В своей жизни он встречал только одну такую же, никогда не унывающую женщину, как Джулиана. Это была его сестра Эйнсли. Но даже Эйнсли считала, что его нужно запереть в комнате без окон и посадить на овсянку. Ко всем хлопотам, которые он ей доставлял, Джулиана относилась с высоко поднятой головой, не жалуясь ни на что, и словно на ходу. Она была сильной, красивой и принадлежала ему. С этим он и заснул.
Где-то перед самым рассветом Эллиот проснулся. Ночь была тихой, лягушки молчали, в комнате стояла темнота.
Эллиот лежал поверх одеяла. Джулиана прислонилась к нему спиной. Ее тепло – вот что ему было нужно летней ночью.
Она была для него светом. И жизнью. Ему пришлось долго выбираться из бездны, теперь он мог успокоиться. С Джулианой тьма исчезла, не в силах одержать над ним победу.
Он отправил Стейси в эту тьму.
Око за око, зуб за зуб! «Он бросил меня на муки, на голод, на страх. И навлек опасность на Джулиану. Стейси получил то, что заслужил».
Эллиот учил его, сделал своим другом, страдал вместе с ним, когда тот страдал. Стейси так и не пришел в себя после болезни и смерти жены. В Индии с этим было чудовищно просто – инфекция, болезнь и быстрая смерть.
Эллиот вспомнил ту ночь, когда жена Стейси вздохнула в последний раз, вспомнил, как молодой парень двадцати трех лет от роду повис на нем и зарыдал.

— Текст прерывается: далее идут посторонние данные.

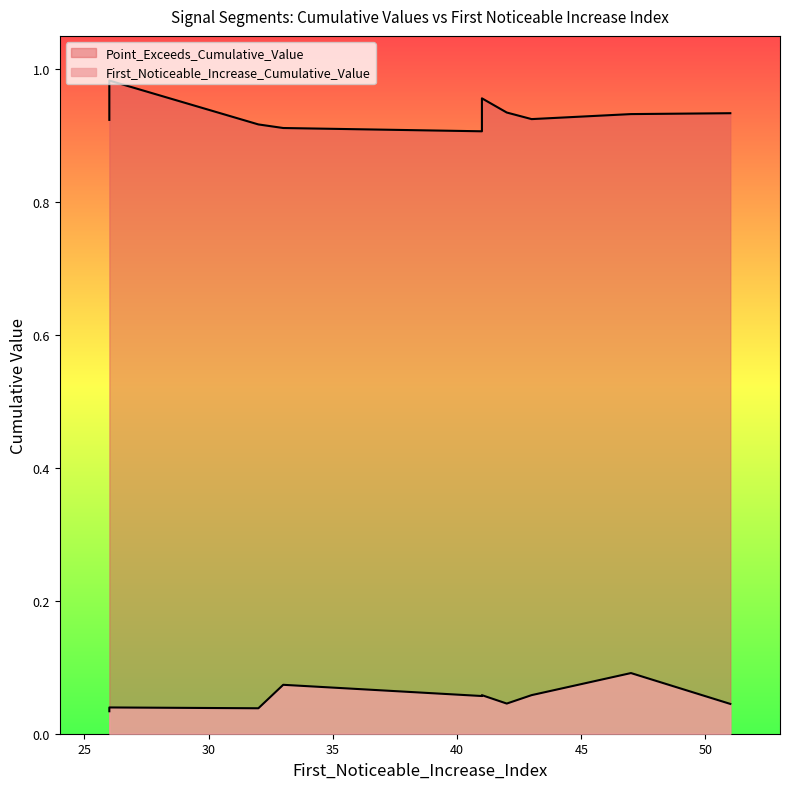

What is the total value across all series at 51?

1.0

Скорбь Стейси превратилась в ярость, только не было врага, на которого можно было ее нацелить. Эллиот тогда научил его обращать злость в овладение ремеслом. Он научил его, как вести хозяйство на плантации. Молодая миссис Стейси могла бы гордиться им.
Они много времени проводили вместе, наливались алкоголем или тем, что могли нагнать сами, или просто тихо сидели на веранде в темноте. Можно было говорить или молчать. Они стали друзьями настолько близкими, что понимали, о чем думает другой, до того, как начинали об этом говорить.
А потом появилась Джайя, и все изменилось.
Для Эллиота она не значила ничего, он понимал это теперь. Но они со Стейси были молодыми, глупыми, заносчивыми и позволили ей все испортить.
Сейчас Стейси прятался где-то в ночи. По пятам за ним шли люди, которые собирались его убить.
Эллиот тяжело вздохнул.
– Ох, проклятие! – шепотом выругался он. Вылез из постели и стал одеваться.